I really blew (one last kiss) this week and it was CHOCK full of things we should be discussing. So instead of bombarding you with post after post of old news, I’ve decided to create one mega post and highlight the week’s events. I’ve also decided that if you like this, perhaps we will start doing it always. After the jump, let’s kick off the first annual Pop! Weekly Wrap Up.
Let’s start with Sunday. Normally I would say eh ignore it nothing really happens. But this Sunday was no ordinary Sunday. This Sunday the British told us we could all suck it because they had amazing talent and they didn’t care if it was too insider-y for you trolls to understand. Oh. And they brought the Spice Girls back together. So there’s that.

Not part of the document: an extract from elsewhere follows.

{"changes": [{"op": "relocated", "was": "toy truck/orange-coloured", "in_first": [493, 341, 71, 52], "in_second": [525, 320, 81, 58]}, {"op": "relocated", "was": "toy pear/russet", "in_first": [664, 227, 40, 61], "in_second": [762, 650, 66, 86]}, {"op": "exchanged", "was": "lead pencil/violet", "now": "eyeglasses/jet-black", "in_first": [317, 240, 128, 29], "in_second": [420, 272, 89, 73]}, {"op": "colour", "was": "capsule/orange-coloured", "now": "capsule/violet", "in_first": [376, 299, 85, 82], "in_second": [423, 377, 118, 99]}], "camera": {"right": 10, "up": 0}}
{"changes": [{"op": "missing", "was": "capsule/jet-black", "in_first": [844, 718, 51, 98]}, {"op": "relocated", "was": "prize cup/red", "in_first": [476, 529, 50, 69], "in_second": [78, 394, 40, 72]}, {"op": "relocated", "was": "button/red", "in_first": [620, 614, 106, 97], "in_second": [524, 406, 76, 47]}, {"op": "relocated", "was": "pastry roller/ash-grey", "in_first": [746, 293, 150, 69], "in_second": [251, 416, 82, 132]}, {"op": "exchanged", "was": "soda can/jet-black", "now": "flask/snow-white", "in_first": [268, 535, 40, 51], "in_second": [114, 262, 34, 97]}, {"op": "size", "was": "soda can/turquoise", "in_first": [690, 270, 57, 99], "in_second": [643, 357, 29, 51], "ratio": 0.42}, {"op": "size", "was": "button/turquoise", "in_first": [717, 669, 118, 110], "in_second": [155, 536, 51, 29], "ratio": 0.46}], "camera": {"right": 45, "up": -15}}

A few other things happened on this fateful day:
Miley Cyrus decided to chop off all her hair and allow the Internet enough time to completely trash it before coming out and saying she did it so she could donate her hair to cancer patients. Shame you fools, shame. The topic is MUCH debated. There’s the general dislike, the qualms of “Oh! You were just recently looking absolutely stunning!” – Me. There was the mockery, Ellen did her own version of the hair. There was the Bitch Stole My Look reaction: Agyness Deyn tweeted to Miley that she liked the hair, but you know that translation was more of the “oh I see you” variety. And then obv the fashion peeps were all about it because it was edgy and new. Most importantly, MY personal opinion: I’m not ready to take an official side. While I remain open minded, I will need visual evidence of how she dresses the look. In one month’s time you will have my decision.
And finally on Sunday (whew we’re only on Sunday!) Jennifer Aniston announced her engagement to Justin Theroux. And then everyone in the tabloid industry wanted to cry because they can’t write anymore “Poor Jenn” stories. Fingers crossed he leaves her at the altar!*
*(I DO NOT REALLY THINK THIS. THIS IS MY WITTY IMPRESSION OF TABLOID EDITORS. DON’T SET THAT BAD KARMA ON ME.)

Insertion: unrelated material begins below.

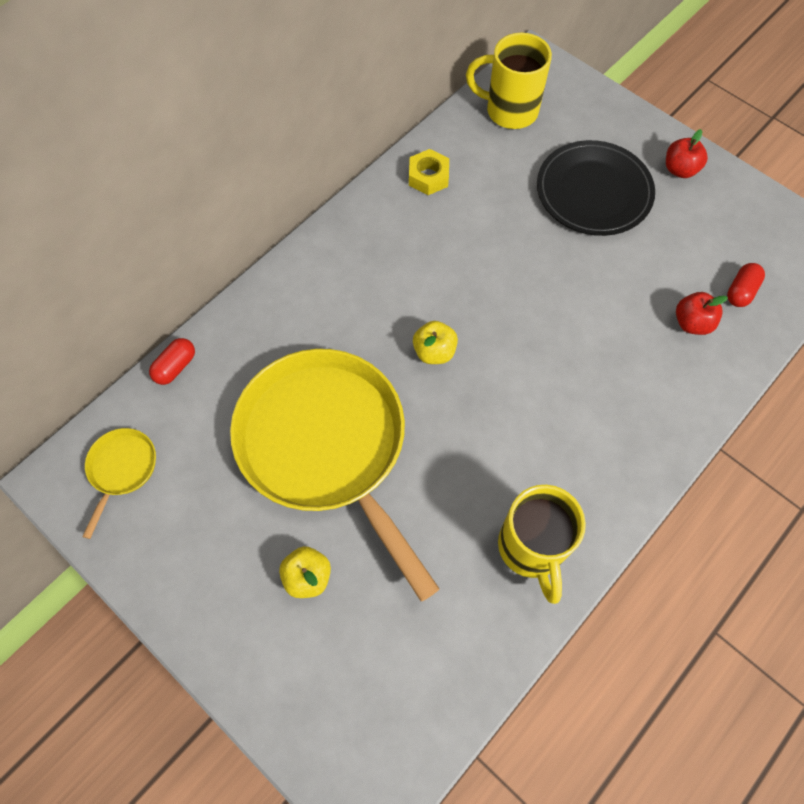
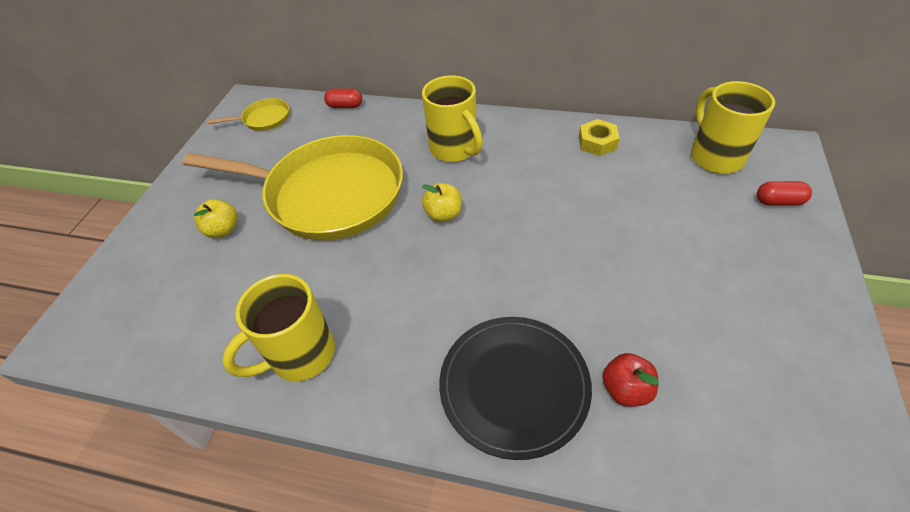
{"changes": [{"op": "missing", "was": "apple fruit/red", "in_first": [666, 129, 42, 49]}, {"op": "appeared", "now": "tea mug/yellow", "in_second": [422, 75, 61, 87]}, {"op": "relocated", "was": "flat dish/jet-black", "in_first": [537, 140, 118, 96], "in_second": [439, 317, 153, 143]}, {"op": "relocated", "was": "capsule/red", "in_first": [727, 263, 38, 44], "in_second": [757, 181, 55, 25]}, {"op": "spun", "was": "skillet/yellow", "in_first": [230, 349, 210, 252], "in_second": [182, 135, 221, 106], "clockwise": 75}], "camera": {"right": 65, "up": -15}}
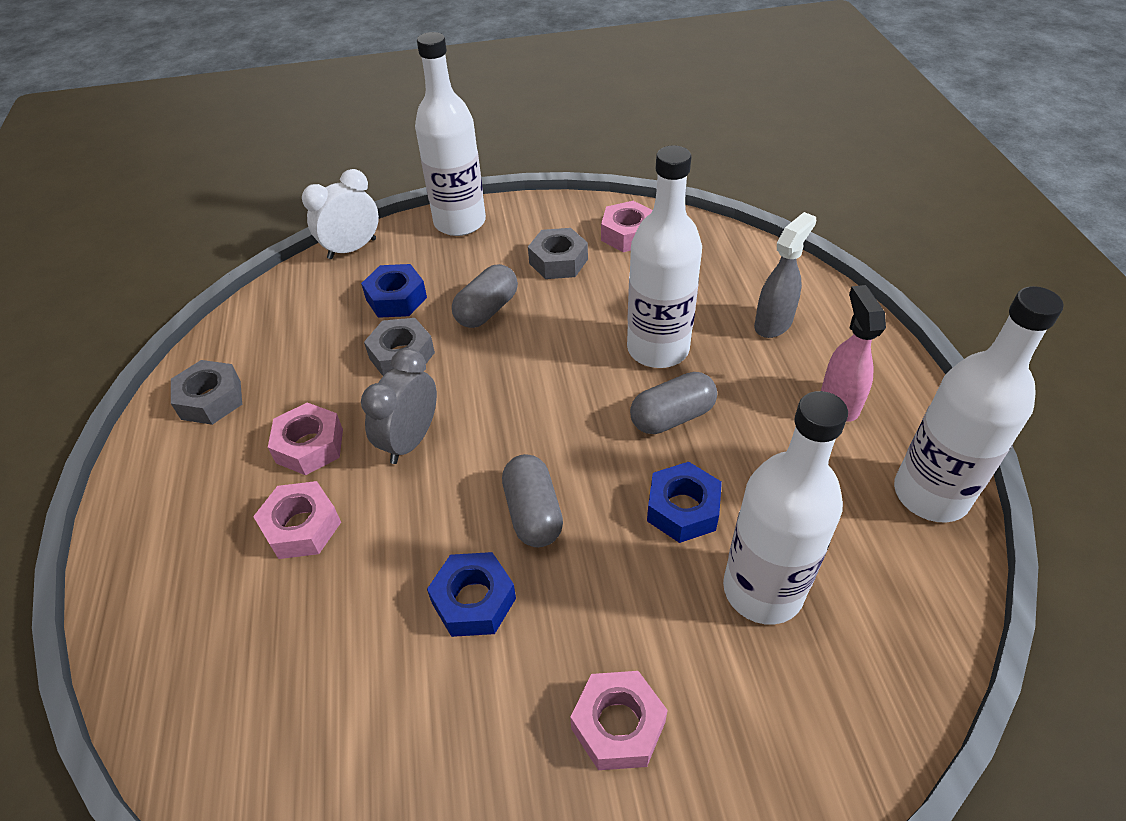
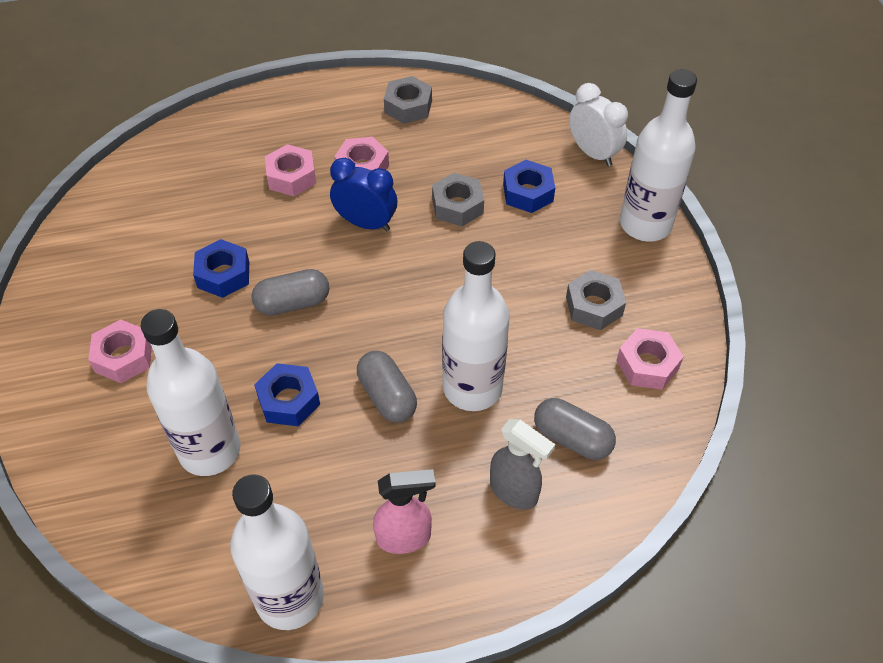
{"changes": [{"op": "relocated", "was": "capsule/ash-grey", "in_first": [452, 264, 66, 64], "in_second": [534, 398, 82, 62]}, {"op": "colour", "was": "clock/ash-grey", "now": "clock/blue", "in_first": [361, 348, 76, 116], "in_second": [330, 158, 67, 73]}], "camera": {"right": 85, "up": 5}}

Monday was pretty much dedicated to digesting Sunday’s events.
The night before Robert Pattinson made his post-cheated on debut and went on The Daily Show where Jon Stewart was as lovely as expected. You know RPatz’s people were thanking Jaysus that they had already booked that interview first.
On Wednesday Vulture announced that Michael J. Fox had a series and all the networks were chomping at the bits to get it. There are so many reasons this should make you happy. So let’s break it down.
Downton Abbey released (ok it was bootleg) its Season 3 trailer and apparently everyone’s broke as a joke. And obv Mary and Matthew still won’t be together. It starts up soon in the UK, but won’t come to the US till January. If any of you British bastards spoil this for me I will renounce my love of your country and your culture. Seriously. I’m already making a list of all the twitter accounts I’m going to have to unfollow. Ugh.
Jimmy Kimmel got engaged to his girlfriend. Confession: Jimmy Kimmel is my ultimate celebrity crush so this one hurt a little. Do with that what you will.
Taylor Swift released her new single “We Are Never Ever Getting Back Together” YOU ARE NOT 16. That is really my main problem with every thing she does. Until she comes out with a “Tik Tok”-esque song, I refuse to appreciate her.
Chris Brown and Drake are being sued for $16 million for their bar brawl.
Also this week: Neon Hitch released her new single! And maybe this will finally be what breaks her through. She’s been on the edge of
stardom for FOREVER. I’m tired of pushing you on friends. JUST GET FAMOUS ALREADY. glory
Anywho. It is now Friday. So enjoy this song and have a great weekend. Hopefully you did, in fact, just get paid.
PS: Isn’t it so tragic seeing Wade Robinson in those dance rehearsals scenes. I want to grab my screen and yell “HE’S SLEEPING WITH YO GIRL, JUSTIN. DON’T TRUST HIM.”
PPS: My sisters and I used to pretend that we were hookers and sing “Just Got Laid” to choreographed dance moves. We were totes normal.